The Fund's investments in futures contracts will cause it to be deemed to be a commodity pool, subjecting it to regulation under the Commodity Exchange Act and Commodity Futures Trading Commission (CFTC) rules. The Adviser, a registered Commodity Pool Operator (CPO) and commodity trader advisor (CTA), and the Fund will be operated in accordance with CFTC rules. Registration as a CPO or CTA subjects the Adviser to additional laws, regulations, and enforcement policies; all of which could increase compliance costs, affect the operations and financial performance. Registration as a commodity pool may have negative effects on the ability of the Fund to engage in its planned investment program.
A decision as to whether, when and how to use options involves the exercise of skill and judgment and even a well-conceived option transaction may be unsuccessful because of market behavior or unexpected events. The prices of options can be highly volatile, and the use of options can lower total returns.
Exchange-traded notes (ETNs) are subject to credit risk of the issuer, and the value of the ETN may drop due to a downgrade in the issuer’s credit rating, despite the underlying market benchmark or strategy remaining unchanged.
Counterparty risk is the risk that the other party to the contract will not fulfill its contractual obligations, which may cause losses or additional costs.
Leverage created from borrowing or certain types of transactions or instruments may impair liquidity, cause positions to be liquidated at an unfavorable time, lose more than the amount invested, or increase volatility.
To qualify as a regulated investment company (“RIC”), the Fund must meet a qualifying income test each taxable year. Failure to comply with the test would have significant negative tax consequences for shareholders. The Fund believes that income from futures should be treated as qualifying income for purposes of this test, thus qualifying the Fund as a RIC. If the IRS were to determine that the Fund’s income is derived from the futures did not constitute qualifying income, the Fund likely would be required to reduce its exposure to such investments in order to maintain its RIC status. The Fund may hold illiquid securities that it may be unable to sell at the preferred time or price and could lose its entire investment in such securities.

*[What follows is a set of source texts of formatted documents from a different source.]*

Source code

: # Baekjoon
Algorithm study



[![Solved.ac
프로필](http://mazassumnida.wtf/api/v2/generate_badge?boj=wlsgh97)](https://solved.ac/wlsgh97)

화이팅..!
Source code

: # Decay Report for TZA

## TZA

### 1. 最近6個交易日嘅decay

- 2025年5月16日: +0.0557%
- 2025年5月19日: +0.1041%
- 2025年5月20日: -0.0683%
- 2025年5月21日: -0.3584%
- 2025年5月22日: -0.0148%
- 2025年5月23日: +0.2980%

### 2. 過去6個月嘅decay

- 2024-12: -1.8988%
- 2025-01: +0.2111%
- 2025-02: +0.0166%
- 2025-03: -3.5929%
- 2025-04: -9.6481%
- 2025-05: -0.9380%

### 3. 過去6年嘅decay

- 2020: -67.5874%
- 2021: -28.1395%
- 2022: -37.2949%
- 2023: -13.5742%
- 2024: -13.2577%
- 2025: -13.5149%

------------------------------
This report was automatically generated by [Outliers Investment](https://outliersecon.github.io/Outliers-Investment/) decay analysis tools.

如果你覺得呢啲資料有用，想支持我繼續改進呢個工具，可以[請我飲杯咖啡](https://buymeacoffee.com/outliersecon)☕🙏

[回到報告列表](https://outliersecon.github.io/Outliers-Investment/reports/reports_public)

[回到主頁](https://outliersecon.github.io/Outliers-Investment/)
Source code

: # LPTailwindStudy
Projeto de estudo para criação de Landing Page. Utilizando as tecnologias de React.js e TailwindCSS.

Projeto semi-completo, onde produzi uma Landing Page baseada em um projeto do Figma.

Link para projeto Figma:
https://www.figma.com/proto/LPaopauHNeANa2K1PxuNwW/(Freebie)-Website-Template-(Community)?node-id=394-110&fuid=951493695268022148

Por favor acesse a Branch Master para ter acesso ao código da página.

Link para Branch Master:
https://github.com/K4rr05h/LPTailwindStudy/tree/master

The Fund's strategy of investing through its Subsidiary in derivatives and other financially-linked instruments whose performance is expected to correspond to the commodity markets may cause the Fund to recognize more ordinary income. Particularly in periods of rising commodity values, the Fund may recognize higher-than-normal ordinary income. Investors should consult with their tax advisor and review all potential tax considerations when determining whether to invest.
The Fund currently intends to effect creations and redemptions principally for cash, rather than principally in-kind because of the nature of the Fund's investments. As such, investments in the Fund may be less tax efficient than investments in ETFs that create and redeem in-kind.
Because the Subsidiary is not registered under the Investment Company Act of 1940, as amended (1940 Act), the Fund, as the sole investor in the Subsidiary, will not have the protections offered to investors in U.S. registered investment companies.
The Fund may hold illiquid securities that it may be unable to sell at the preferred time or price and could lose its entire investment in such securities.
Investments focused in a particular sector, such as metals, are subject to greater risk, and are more greatly impacted by market volatility, than more diversified investments.
The Fund is subject to management risk because it is an actively managed portfolio. The investment techniques and risk analysis used by the portfolio managers may not produce the desired results.
The Fund is non-diversified and may experience greater volatility than a more diversified investment.